Chris_Inks

Retail trading emotions and a Bitcoin bearish reversal?

Education
BITSTAMP:BTCUSD   Bitcoin
Good morning, traders. It is finally Friday and we have made it through the week in spite of the calls for market drops of $3000+ due to what is currently nothing more than a potential corrective wave. Bitcoin dominance continues to grow, presently sitting at over 48%. This increase has always been a precursor to a bull run. My previous two possible bullish scenarios remain viable as price action continues to play out. If we are still bullish, then price is either completing subwave 4 of the larger wave 1 (could potentially drop just a bit lower if it does not continue up from here) or it is completing the larger wave 2. If we are not, then we won't know more realistically until the $6800 demand zone is breached. So what does this mean for retail traders? It means they shouldn't be emotionally calling for a bearish reversal at this time. Doing so belies logic and as we know emotional trading will cost you money. This doesn't mean price won't push lower, just that retail traders should be trading logically and not emotionally.

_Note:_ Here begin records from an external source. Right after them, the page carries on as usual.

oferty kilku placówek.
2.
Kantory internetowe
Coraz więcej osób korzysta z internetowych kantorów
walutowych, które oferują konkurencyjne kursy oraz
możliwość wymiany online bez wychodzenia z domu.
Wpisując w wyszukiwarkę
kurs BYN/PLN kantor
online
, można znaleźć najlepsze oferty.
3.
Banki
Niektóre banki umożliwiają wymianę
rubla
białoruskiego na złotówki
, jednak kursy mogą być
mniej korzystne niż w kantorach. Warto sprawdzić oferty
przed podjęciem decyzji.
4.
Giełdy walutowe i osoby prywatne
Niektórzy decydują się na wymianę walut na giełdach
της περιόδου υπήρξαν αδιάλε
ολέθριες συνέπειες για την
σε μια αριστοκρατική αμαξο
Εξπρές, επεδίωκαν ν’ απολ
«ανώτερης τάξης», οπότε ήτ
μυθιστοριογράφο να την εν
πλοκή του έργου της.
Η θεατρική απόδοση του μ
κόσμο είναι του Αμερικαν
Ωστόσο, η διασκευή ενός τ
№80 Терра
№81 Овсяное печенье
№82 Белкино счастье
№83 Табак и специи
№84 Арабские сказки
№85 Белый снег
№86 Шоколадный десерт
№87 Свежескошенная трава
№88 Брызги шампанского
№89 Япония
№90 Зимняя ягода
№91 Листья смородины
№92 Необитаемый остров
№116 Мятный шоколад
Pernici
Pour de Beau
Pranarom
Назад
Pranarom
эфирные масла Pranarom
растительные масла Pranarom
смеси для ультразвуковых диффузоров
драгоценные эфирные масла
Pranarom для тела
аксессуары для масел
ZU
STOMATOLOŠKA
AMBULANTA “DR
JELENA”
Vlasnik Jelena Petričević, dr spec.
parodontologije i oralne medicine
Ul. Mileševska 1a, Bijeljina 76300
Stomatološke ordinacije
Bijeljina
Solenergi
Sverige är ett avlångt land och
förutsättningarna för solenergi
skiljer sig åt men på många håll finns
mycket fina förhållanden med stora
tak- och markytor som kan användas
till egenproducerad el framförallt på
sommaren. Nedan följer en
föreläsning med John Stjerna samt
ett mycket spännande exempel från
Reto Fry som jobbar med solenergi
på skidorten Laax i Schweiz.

If you have been following our live streams (TV won't allow me to advertise where it is, but I have no doubt that you can find it easily) then you know that price action has been nudged to its present location and, in doing so, many multi-million dollar bids were filled overnight. You also know that we were expecting upward movement overnight as indicators became oversold and potential bullish divergence built. There is massive support in the $7200 range as visible on TensorCharts.com and clear skies above which means price currently has little resistance above it. The wave 2 scenario is the 6H chart on the left while the subwave 4 scenario is the 1H chart on the right. (UPDATE: A large ask has been set at $7500 just now, so be wary if currently trading this area.)

My expectation is for price to follow the blue outline if it continues higher. This blue line is not an expected wave count or timeline, rather it's just a description of the general movement I expect to see. If price follows this pattern, then it will complete and IHS with a target in the mid-$8100s. Remember, in order to be a valid IHS, we would need to see price spread increasing and volume expanding as price completes the right should and breaches the neckline. As price reaches the top of the DBW that it has been in, we will have to take a look at price action and volume to get a better understanding of its direction. Continuing beyond the IHS target is an indication we are then completing subwave 5 of the larger wave 1, while a breakdown in that area suggests we are completing the larger wave 2 which would require price to retrace one more time before heading upward beyond $9000 to complete the larger wave 3.

The only thing a trader controls is how much they lose, so they should be spending much more time perfecting their risk management than anything else. Unfortunately, this is usually the last thing retail traders spend any time on at all, and that's why most end up losing their money quick, fast, and in a hurry. The casino mindset will wreck your capital every time.